Back in January 2018, the Golden Globes’ all-black fashion moment in support of the Time’s Up movement briefly seemed to hold so much promise as a flexion point in red carpet dressing.
It seemed possible that the night would stand in history as the moment when celebrities ceased to use their entrance-making power to market fashion brands and started to use it to stand up for what they believed.
But it was not to be. The pendulum has not thus far swung meaningfully away from the old dress-up-for-advertising’s-sake mark — and maybe it was always too much to ask.
Nevertheless the moment does seem to have started a drip-drip-drip of change that may ultimately work to reshape expectations and erode old conventions.
That’s how it seems, anyway, judging from the Country Music Awards on Wednesday night. Jennifer Nettles of Sugarland stole the step-and-repeat parade with a cool white crepe-satin tuxedo suit (nipped at the waist, slightly flared at the leg), complete with a hot pink silk faille train etched with a line drawing of a woman’s face and the Venus symbol under the words “Equal Play.”
Scrawled inside was graffiti: “Play our Records” (punctated with an expletive) and “Please & Thank You.”
According to Women of Music Action Network in Nashville, an organization founded to fight gender discrimination in the music business, “in 2018 solo women received approximately 13 percent of the overall airplay on country radio.” Ms. Nettles decided to use her paparazzi soapbox to highlight the issue.
Her pantsuit was made by Christian Siriano, who also worked with the singer on the Sugarland reunion tour in 2018, and who has developed a reputation as a runway/red carpet activist ever since Leslie Jones spoke out against designers not being willing to dress her because of her size, and he stepped up.
The painting was by Alice Mizrachi, an artist known for using female archetypes to address social ills. In other words, there was purpose even behind the people involved in the creation of Ms. Nettles’ look.
As a statement, it was not exactly subtle, but it was very elegantly made. (Some viewers still managed to confuse the text message with “equal pay.”)
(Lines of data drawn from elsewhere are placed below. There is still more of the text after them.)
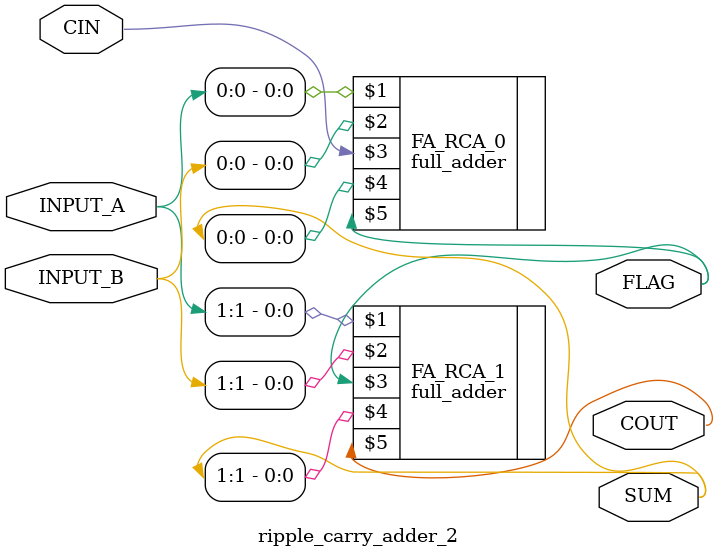
<source format=v>
module ripple_carry_adder_2(
	INPUT_A, 
	INPUT_B, 
	CIN, 
	
	SUM, 
	COUT, 
	FLAG
	);
	
    input [1:0] INPUT_A;
    input [1:0] INPUT_B;
    input  CIN;
	 
    output [1:0] SUM;
    output COUT;
	 output FLAG;
	 
	 
	 full_adder FA_RCA_0(INPUT_A[0], INPUT_B[0], CIN, SUM[0], FLAG);
	 full_adder FA_RCA_1(INPUT_A[1], INPUT_B[1], FLAG, SUM[1], COUT);
	  
endmodule

</source>
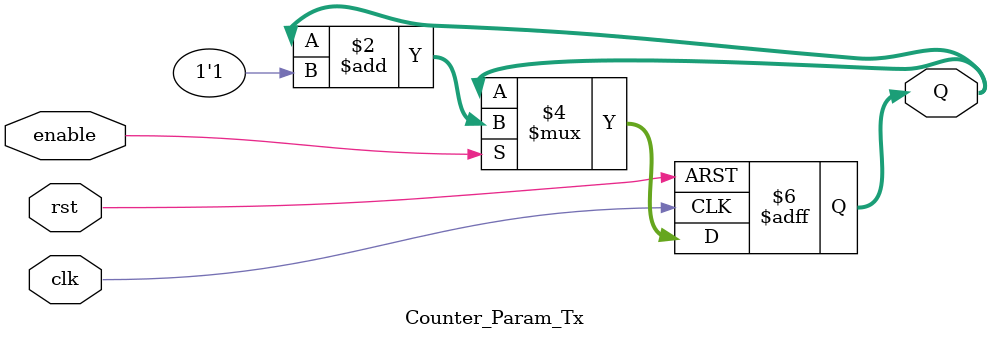
<source format=v>
`timescale 1ns / 1ps
module Counter_Param_Tx
 # (parameter n = 8)
(
    input clk,
    input rst,
    input enable,
    output reg [n-1:0] Q
    );
 always @(posedge rst, posedge clk) 
    begin
        if (rst)
            Q <= {n{1'b0}};
        else
            if (enable)
                Q <= Q + 1'b1;
            else
                Q <= Q;
    end 
endmodule

</source>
And it was probably the most memorable style of the night, even though Ms. Nettles, after appearing in pictures that could go around the world, removed the train and simply wore the pantsuit for the rest of the evening and to take the stage.
“What better and more womanly way to invite such conversation than with fashion that sends a message?!,” she wrote in an Instagram post featuring her look. By Thursday morning it had more than 17,000 likes.
According to Mr. Siriano, the look was Ms. Nettles’s idea. “She said, ‘I want to use this to make a statement that will force people to take notice and listen,” he said in a phone call.
Ms. Nettles’s train is another step in getting past the red carpet as usual. It follows in the tradition of the Carolina Herrera rainbow cape worn by Lena Waithe to the Met Gala in 2018, and the pinstripe Pyer Moss message suit she wore in 2019 (on the back it read, “Black Drag Queens Invented Camp”).
Add to them the various gowns, some by Mr. Siriano, that Billy Porter has been sporting on the red carpet to “flip the question of what it means to be a man,” as he told The New York Times. All of these shrug in the face of the status quo — both the status quo of gender prejudice and of the thriving business that is the celebrity/fashion industrial complex.
You know, the one in which fashion brands sign up celebrities to wear their designs and talk them up when asked that notorious question, “What are you wearing?” (There are varying degrees of payment involved, from free clothes to multiyear payouts.)
Thus far the arrangement has been a very profitable, you-scratch-my-back-I’ll-scratch-yours one, not just for the celebs and brands, but for the whole extended system: agents, managers and the like.
There’s pressure to not rock the boat by getting issues involved, especially issues that could alienate the viewing or listening or buying public.
But judging by the reception of Ms. Nettles’s look, a shift may be underway. The impact, after all, is so much stronger when the fashion statement being made is not just about beauty or functionality, but also a belief system, and justice.
As Mr. Siriano said, “This is a time when no one really listens to anything anymore, there is so much noise. But if you make your statement visually, no one can get away from it. There’s a sense you have to just do it.” Or wear it.
It doesn’t deny the conversation on the red carpet, but rather exploits it, turns the tables so that clothes as a talking point actually make a point. The E! system and our obsessive fascination with what famous people wear may have created a monster, so why shouldn’t the celebrities make it their own monster? That way maybe everybody wins.
This is especially true in a time when report after report say that consumers — the same consumers about to head to the stores to do their holiday shopping — want to buy brands that stand for something, that flash their values on their sleeves. Or, in Ms. Nettles’s case, back and leg.
As we enter awards season yet again, let us hope that she is not an anomaly, but a harbinger.